Int J Antimicrob Agents. 2005 May;25(5):409-13. doi: 10.1016/j.ijantimicag.2005.02.004.
The kinetics of killing of Streptococcus pneumoniae exposed to ABT492 or levofloxacin were compared. S. pneumoniae ATCC 49619 and four ciprofloxacin-resistant clinical isolates, S. pneumoniae 1149, 391, 79 and 804, were exposed to ABT492 and levofloxacin as a single dose in a dynamic model that simulates human pharmacokinetics of the quinolones. With S. pneumoniae ATCC 49619 eight-fold ranging AUC/MIC ratios (60-500 h) were simulated for each quinolone. In addition, two larger AUC/MICs, i.e., 1080 and 2150 h for ABT492 and 1460 and 3660 h for levofloxacin which correspond to 100 and 200 mg doses of ABT492 and 200 and 500 mg doses of levofloxacin, respectively, were mimicked. Each ciprofloxacin-resistant organism was exposed to the clinical doses of ABT492 (400 mg) and levofloxacin (500 mg); the respective AUC/MIC ratios were from 580 to 3470 h and from 28 to 110 h. At comparable AUC/MICs (from 60 to 500 h), regrowth of S. pneumoniae ATCC 49619 followed initial killing, and the times to regrowth were longer with levofloxacin than ABT492. However, no regrowth of S. pneumoniae ATCC 49619 occurred at the higher AUC/MICs of ABT492 (1080 and 2150 h) and levofloxacin (1460 and 3660 h). Killing of S. pneumoniae 1149, 391 and 79 without bacterial regrowth, was provided by ABT492 (AUC/MIC 3470, 2310 and 1160 h, respectively) but not levofloxacin (AUC/MIC 55, 110 and 28 h, respectively).
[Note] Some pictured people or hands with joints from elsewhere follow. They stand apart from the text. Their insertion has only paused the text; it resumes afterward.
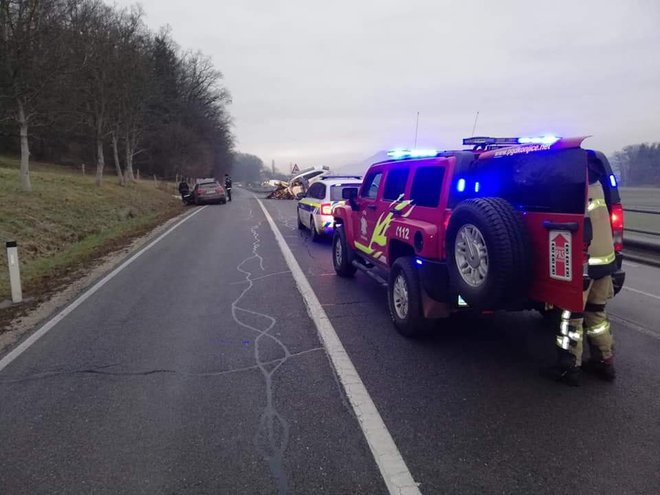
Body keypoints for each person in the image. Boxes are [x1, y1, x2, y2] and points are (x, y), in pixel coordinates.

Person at [545, 156, 618, 386]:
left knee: (571, 317)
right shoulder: (598, 186)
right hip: (605, 261)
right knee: (597, 314)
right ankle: (604, 361)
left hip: (582, 263)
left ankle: (568, 368)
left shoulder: (574, 187)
Regrowth of S. pneumoniae 804 was observed with both ABT492 and levofloxacin (AUC/MIC 580 and 55 h, respectively). Areas between the control growth curve and the time-kill curve (ABBCs) for ABT492 against S. pneumoniae 1149, 391 and 79 were 2.6-4.2 times larger than the respective ABBCs for levofloxacin, whereas similar ABBCs were found with S. pneumoniae 804 exposed to both quinolones. These findings predict significantly greater efficacy of ABT492 than levofloxacin at clinically achievable AUC/MIC ratios against ciprofloxacin-resistant S. pneumoniae and similar efficacies of the two quinolones against susceptible organisms.
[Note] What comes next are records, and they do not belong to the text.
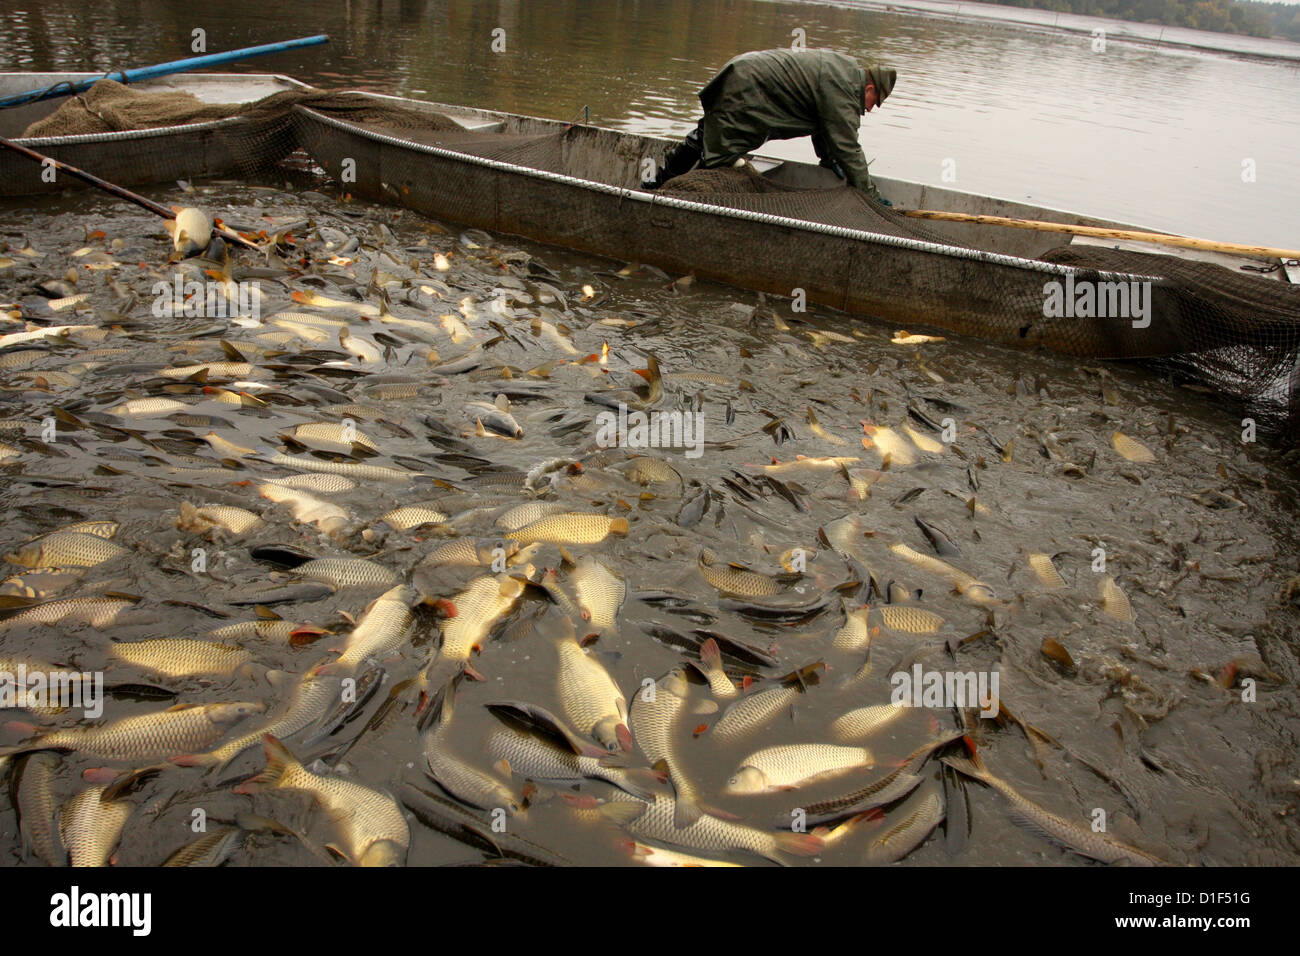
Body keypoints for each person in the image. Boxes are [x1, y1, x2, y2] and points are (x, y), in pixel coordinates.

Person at [642, 48, 897, 204]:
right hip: (750, 85)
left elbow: (825, 126)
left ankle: (657, 184)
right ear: (870, 88)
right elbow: (848, 147)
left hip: (746, 72)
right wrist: (870, 194)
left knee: (708, 136)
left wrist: (828, 159)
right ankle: (669, 192)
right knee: (718, 152)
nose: (871, 109)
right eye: (875, 102)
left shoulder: (845, 74)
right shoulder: (844, 89)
比较了暴露于ABT492或左氧氟沙星的肺炎链球菌的杀菌动力学。肺炎链球菌ATCC 49619和4株耐环丙沙星的临床分离株,即肺炎链球菌1149、391、79和804,在模拟喹诺酮类药物人体药代动力学的动态模型中接受ABT492和左氧氟沙星单剂量处理。对于肺炎链球菌ATCC 49619,针对每种喹诺酮模拟了8倍范围的AUC/MIC比值(60 - 500小时)。此外,还模拟了两个更大的AUC/MIC值,即ABT492的1080和2150小时以及左氧氟沙星的1460和3660小时,分别对应100和200毫克剂量的ABT492以及200和500毫克剂量的左氧氟沙星。每种耐环丙沙星的菌株接受ABT492(400毫克)和左氧氟沙星(500毫克)的临床剂量处理;各自的AUC/MIC比值分别为580至3470小时和28至110小时。在相当的AUC/MIC值(60至500小时)下,肺炎链球菌ATCC 49619在初始杀菌后出现再生长,且左氧氟沙星处理后的再生长时间比ABT492长。然而,在ABT492(1080和2150小时)和左氧氟沙星(1460和3660小时)的较高AUC/MIC值下,肺炎链球菌ATCC 49619未出现再生长。ABT492对肺炎链球菌1149、391和79的杀菌作用(无细菌再生长),其AUC/MIC分别为3470、2310和1160小时,而左氧氟沙星(AUC/MIC分别为55、110和28小时)则未达到此效果。肺炎链球菌804在ABT492和左氧氟沙星处理后均出现再生长(AUC/MIC分别为580和55小时)。ABT492针对肺炎链球菌1149、391和79的对照生长曲线与时间 - 杀菌曲线之间的面积(ABBCs)比左氧氟沙星相应的ABBCs大2.6 - 4.2倍,而肺炎链球菌804暴露于两种喹诺酮时的ABBCs相似。这些发现预示,在临床可达到的AUC/MIC比值下,ABT492对耐环丙沙星肺炎链球菌的疗效显著高于左氧氟沙星,而两种喹诺酮对敏感菌的疗效相似。